23/12/2024
Comment le peuple juif fut inventé
"Une nation [...] est un groupe de personnes unies par une erreur commune sur leurs ancêtres et une aversion commune envers leurs voisins." Karl W. Deutsch, Le Nationalisme et ses alternatives, 1969 (cité par l'auteur p. 19). Rappelons dans ce sens que les mouvements nationaux du XIXe siècle (notamment le Printemps des peuples en 1848), nés dans ce foisonnement d'idéologies naissantes et de toutes sortes, étaient à la base quelque chose de "positif" puisqu'il s'agissait, après tout, de libérer le peuple, la "nation" de l'asservissement des empires. "L'idée nationale est devenue, avec l'aide des historiens, une idéologie optimiste par nature. De là, notamment, vient son succès" (p. 131).
Critique acerbe de la politique israélienne et plus précisément de l'historiographie de l'Etat d'Israël, sans être antisioniste pour antant (se considérant "post-sioniste"), Shlomo Sand décortique cette historiographie avec une érudition méticuleuse afin de démontrer sa nature factice et plus précisément "l'invention du peuple juif", c'est-à-dire la transformation d'un groupe religieux en groupe national et ce, afin de justifier la main-mise juive puis israélienne sur la totalité du territoire qui était palestinien à la base. Dans un style similaire, le sociologue français Etienne Copeaux avait analysé et démonté l'historiographie turque et sa fabrication de mythes - sous la houlette de Mustafa Kemal Atatürk - afin de justifier la conquête de certains espaces (l'Anatolie) et la mise en place de certaines politiques (photo ci-contre).

Consignes:
(1) Selon l'extrait cité, quel sociologue français a analysé l'historiographie turque ?
(2) Transcrivez fidèlement le passage de l'extrait cité qui commence à "Critique acerbe de" et se termine à "politiques (photo ci-contre).".

Données fournies:
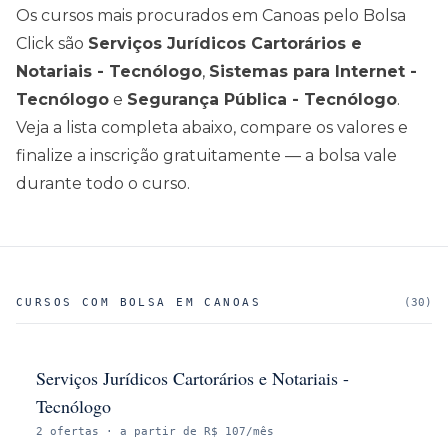
Os cursos mais procurados em
Canoas
pelo Bolsa
Click são
Serviços Jurídicos Cartorários e
Notariais - Tecnólogo
,
Sistemas para Internet -
Tecnólogo
e
Segurança Pública - Tecnólogo
.
Veja a lista completa abaixo, compare os valores e
finalize a inscrição gratuitamente — a bolsa vale
durante todo o curso.
CURSOS COM BOLSA EM
CANOAS
(
30
)
Serviços Jurídicos Cartorários e Notariais -
Tecnólogo
2
ofertas
· a partir de R$ 107/mês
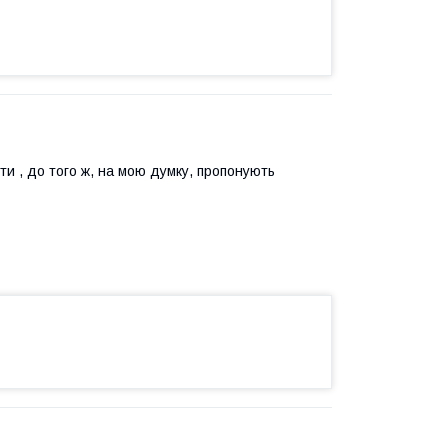
ти , до того ж, на мою думку, пропонують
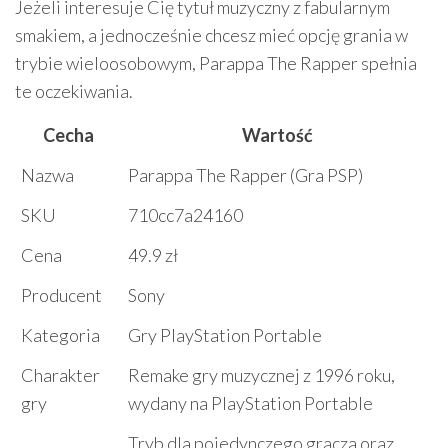
Jeżeli interesuje Cię tytuł muzyczny z fabularnym
smakiem, a jednocześnie chcesz mieć opcję grania w
trybie wieloosobowym, Parappa The Rapper spełnia
te oczekiwania.
Cecha
Wartość
Nazwa
Parappa The Rapper (Gra PSP)
SKU
710cc7a24160
Cena
49.9 zł
Producent
Sony
Kategoria
Gry PlayStation Portable
Charakter
Remake gry muzycznej z 1996 roku,
gry
wydany na PlayStation Portable
Tryb dla pojedynczego gracza oraz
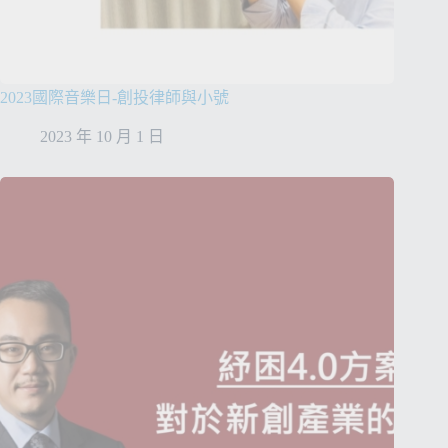
2023國際音樂日-創投律師與小號
2023 年 10 月 1 日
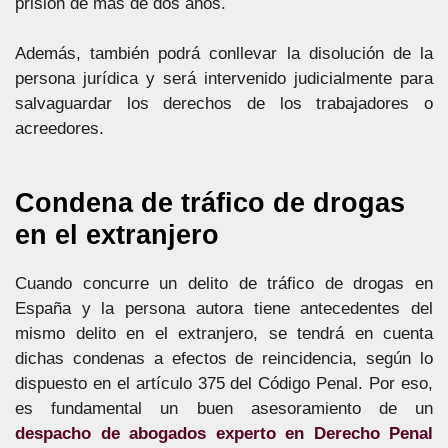
prisión de más de dos años.
Además, también podrá conllevar la disolución de la
persona jurídica y será intervenido judicialmente para
salvaguardar los derechos de los trabajadores o
acreedores.
Condena de tráfico de drogas
en el extranjero
Cuando concurre un delito de tráfico de drogas en
España y la persona autora tiene antecedentes del
mismo delito en el extranjero, se tendrá en cuenta
dichas condenas a efectos de reincidencia, según lo
dispuesto en el artículo 375 del Código Penal. Por eso,
es fundamental un buen asesoramiento de un
despacho de abogados experto en Derecho Penal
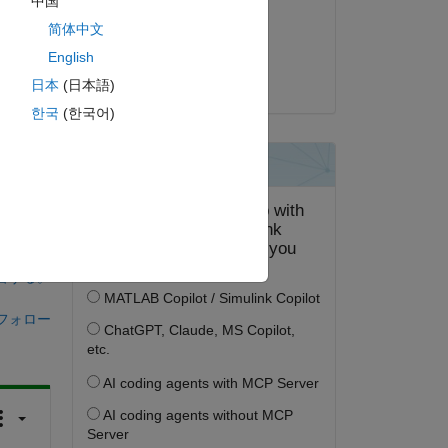
中国
2023 年 6 月 6 日
简体中文
採用済み:
English
Sivsankar
日本
(日本語)
한국
(한국어)
答する。
フォロー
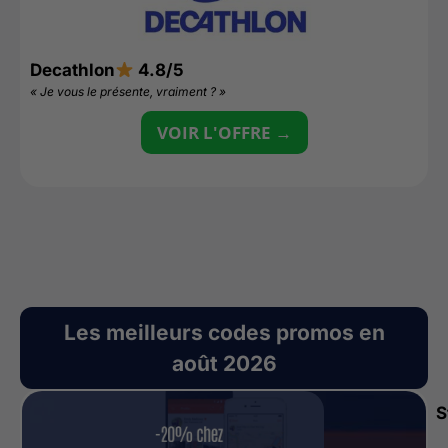
Decathlon
4.8/5
L
« Je vous le présente, vraiment ? »
«
VOIR L'OFFRE →
Les meilleurs codes promos en
août 2026
S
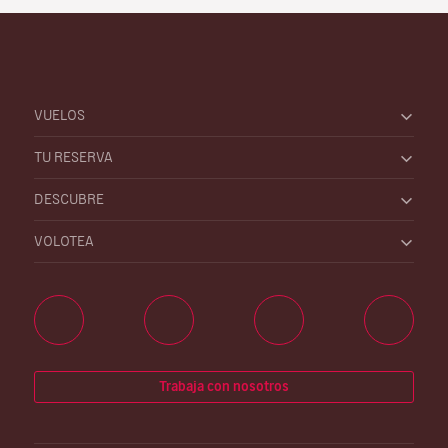
VUELOS
TU RESERVA
DESCUBRE
VOLOTEA
Trabaja con nosotros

Réponses:
(1) Etienne Copeaux.

(2)
Critique acerbe de la politique israélienne et plus précisément de l'historiographie de l'Etat d'Israël, sans être antisioniste pour antant (se considérant "post-sioniste"), Shlomo Sand décortique cette historiographie avec une érudition méticuleuse afin de démontrer sa nature factice et plus précisément "l'invention du peuple juif", c'est-à-dire la transformation d'un groupe religieux en groupe national et ce, afin de justifier la main-mise juive puis israélienne sur la totalité du territoire qui était palestinien à la base. Dans un style similaire, le sociologue français Etienne Copeaux avait analysé et démonté l'historiographie turque et sa fabrication de mythes - sous la houlette de Mustafa Kemal Atatürk - afin de justifier la conquête de certains espaces (l'Anatolie) et la mise en place de certaines politiques (photo ci-contre).